VMware Cloud Community
qmnj
Contributor
Contributor

Rebalance Virtual SAN Cluster task stuck at 5%

I'm currently running vSAN 6.2 in our environment which is comprised of 6 hosts. All SAN health checks have passed except for the Cluster. It was giving me a SAN Disk Balance warning with the option to rebalance the disks. I ran the rebalance option and now the task is stuck at 5%. Any ideas on how to kill this task? It's been running for over 24 hours

14 Replies
MBrownWFP
Enthusiast
Enthusiast

In the same section where you triggered the rebalance (Cluster > Monitor tab > Virtual SAN > Health > Cluster > Virtual San Disk Balance) there will be a button to stop the process.

FYI I've had to rebalance a couple of times recently. As far as I remember the Task entry never moves past 5%. It stays there until rebalance is finished and then the task gets marked as Complete and eventually disappears from Recent Tasks.

I monitored rebalance progress by exporting data from the "Disk Balance" tab to Excel and calculating the total amount of data left to move. A bit clunky but it worked for me.

A "Total data to move" field in this view would be helpful.

Reply
0 Kudos
zdickinson
Expert
Expert

Good morning, that good info.  I believe you should be able to monitor the process through RVC as well.  VSAN 6.0 Part 9 - Proactive Re-balance - CormacHogan.com  Thank you, Zach.

Reply
0 Kudos
qmnj
Contributor
Contributor

Yep, I did that already and the re-balance seems to have completed already, but the task is still sitting in recent tasks. See the attached screen shot.

Reply
0 Kudos
srodenburg
Expert
Expert

The task stops automatically after 24 hours. Only then will it go to 100% / Complete. Alternatively, stop it manually with the "stop rebalance" button. But the 5% thingy stays on 5% until the job is stopped either by you or after 24 hours. It's a bug.

By the way, the slightest imbalance (even 1%) triggers the "imbalanced health alert". Duncan Epping already reported it to dev. Hopefully, these sort of "bugs" get squashed in some next release.

qmnj
Contributor
Contributor

Yea it must be a bug since I stopped the rebalance task a few days ago and the rebalance task is still showing at 5%.

Reply
0 Kudos
vpradeep01
VMware Employee
VMware Employee

Hello,

Good day !

It seems this issue is only reported so far on vCenter 6. 0 U2.

Cause:

  • The task is set to 1 percent completed when the task is created.
  • The task is set to 5 percent completed upon issue the command to rebalance the cluster.
  • It then wait for the rebalance to complete before setting the percent done to 100.
  • During the waiting period, it will check to see if rebalance is done (via clom-tool command).
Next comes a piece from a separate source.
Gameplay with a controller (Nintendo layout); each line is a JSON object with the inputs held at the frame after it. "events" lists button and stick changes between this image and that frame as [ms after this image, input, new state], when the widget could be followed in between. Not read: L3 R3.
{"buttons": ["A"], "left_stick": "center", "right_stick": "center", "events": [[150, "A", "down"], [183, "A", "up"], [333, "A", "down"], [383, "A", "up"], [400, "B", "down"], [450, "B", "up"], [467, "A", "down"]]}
If not done, it will sleep for 100 seconds and check again if rebalance is done.
  • The logic to update the percentage completed is not implemented yet. Therefore, the task is stuck as 5% until it is completed which will then set to 100%.

By default when triggered from the VC UI, the task will run for 24 hours or whenever the rebalance effort is done, whichever comes first.

Workaround:

  • In order to kill this task when it is stuck, you need restart the vpxd and health service on all the hosts ( /etc/init.d/vmware-vsan-health restart )
  • Restarting vpxd service will clear the rebalance task that is stuck at the UI and restarting vsan-health service after vpxd restart will prevent future rebalance task been stuck for days (UI side).
  • Use rvc - vsan.disks_stats to current disk usage.

Resolution:

There is no resolution for this issue as of now.

The fix will be addressed at vCenter server side mostly involving the health service plugin. Hopefully in 6.0 U3

Reply
0 Kudos
gustavocpw
Contributor
Contributor

same problem here... synchronization has apparently ended (no more Warning in Monitor Tab), but the task stuck in 5%.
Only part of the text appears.